Member of the Constitutional Assembly
- In office 1920–1922

Personal details
- Born: 2 August 1886 Andrupene Parish, Russian Empire
- Died: 11 July 1967 (aged 80) Los Angeles, United States

= Apolonija Laurinoviča =

Latvian physician and politician

Apolonija Laurinoviča (2 August 1886 – 11 July 1967) was a Latvian physician and politician. In 1920 she was one of the six women elected to the Constitutional Assembly, Latvia's first female parliamentarians.

==Biography==
Laurinoviča was born in Andrupene Parish in 1886. She worked as a primary school teacher in Saint Petersburg from 1905 until 1917. During World War I she taught at a gymnasium and was involved with the Latgalian Refugee Relief Society. Between 1917 and 1918 she was a member of the Latgale Provisional Land Council. She was a Latgalian Farmers Party candidate in the 1920 Constitutional Assembly elections. and was one of the members elected (alongside her brother Jezups), serving in the Assembly until 1922.

Between 1924 and 1927, Laurinoviča worked as a doctor at Daugavpils Hospital.

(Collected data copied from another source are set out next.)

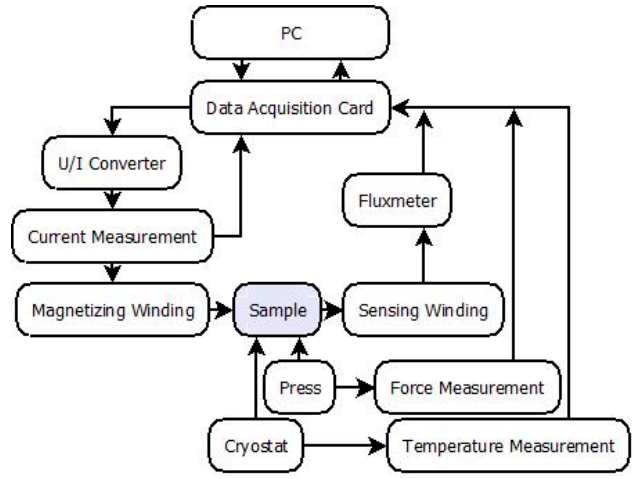
Figure 3. Schematic diagram of the developed Ferrograph system [17].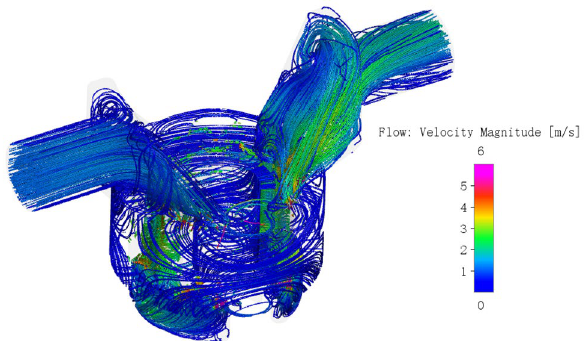
Figure 16. Velocity streamline diagram of the pump.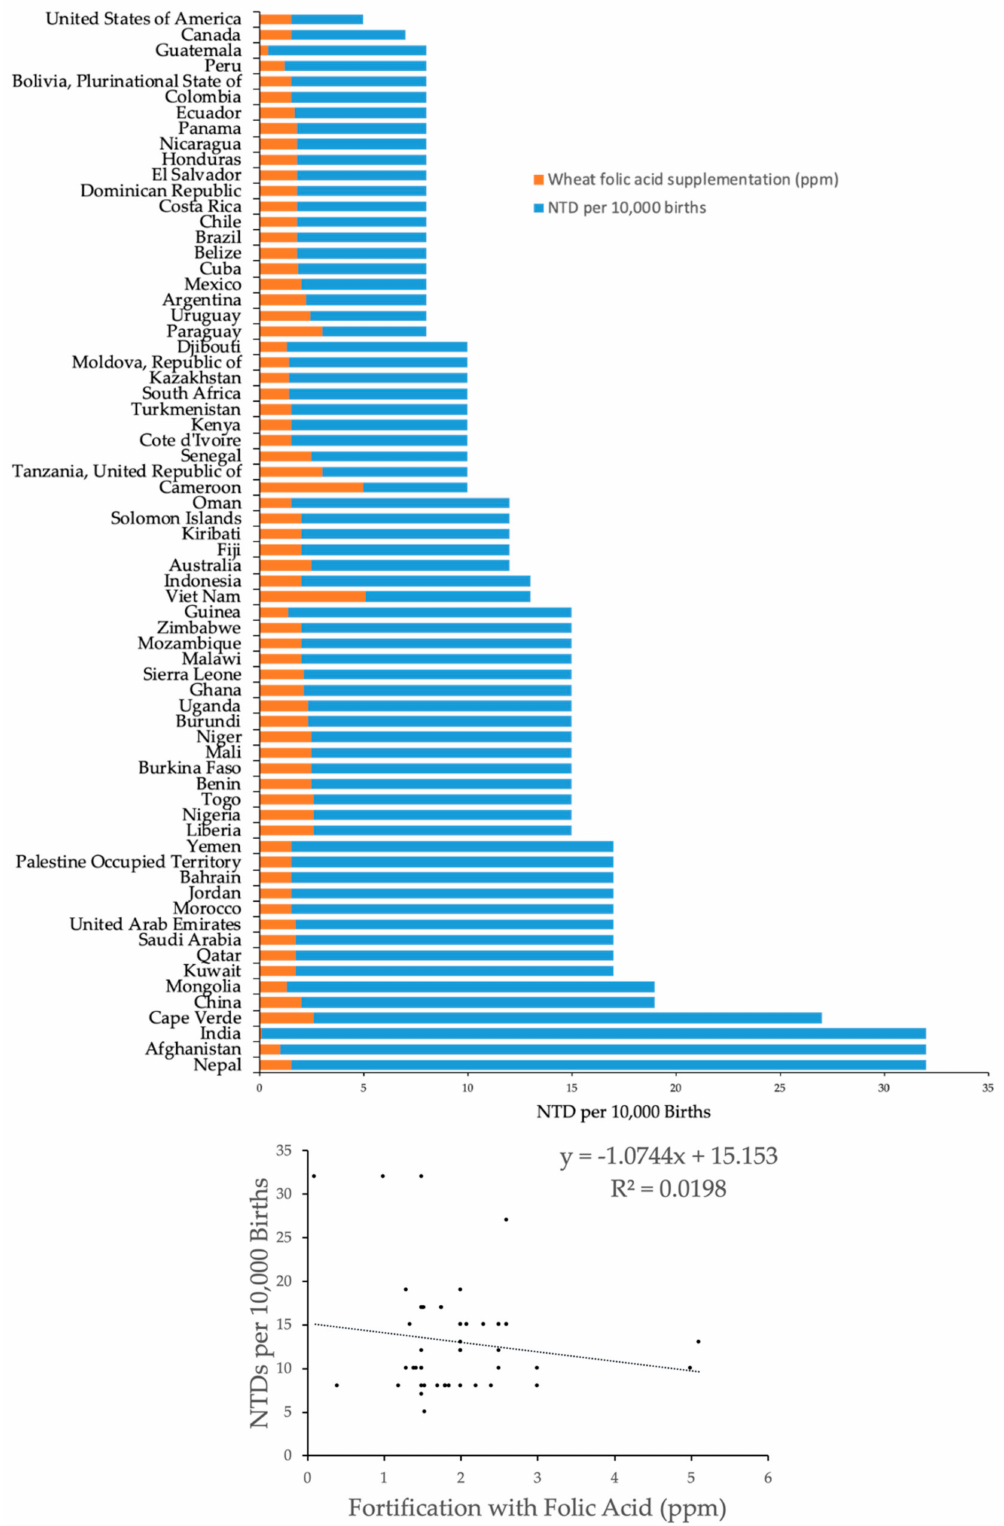
Figure 1. Prevalence of NTDs as a function of folic acid fortification levels in wheat. The number of NTDs per 10,000 births was plotted (blue bars) versus country ( n = 68). Folic acid fortification levels of wheat in ppm (orange bars) were superimposed on NTD prevalence. Linear regression analysis indicates a regression coe ffi cient (a) of −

She lectured in anatomy and physiology at the Daugavpils Teachers' Institute from 1924 until 1940, and served as the director of the Daugavpils Kalkūnai Children's Home from 1926 to 1938. She also worked in the editorial office of the Latgolas Škola magazine. During World War II she went into exile, and died in Los Angeles in the United States in 1967.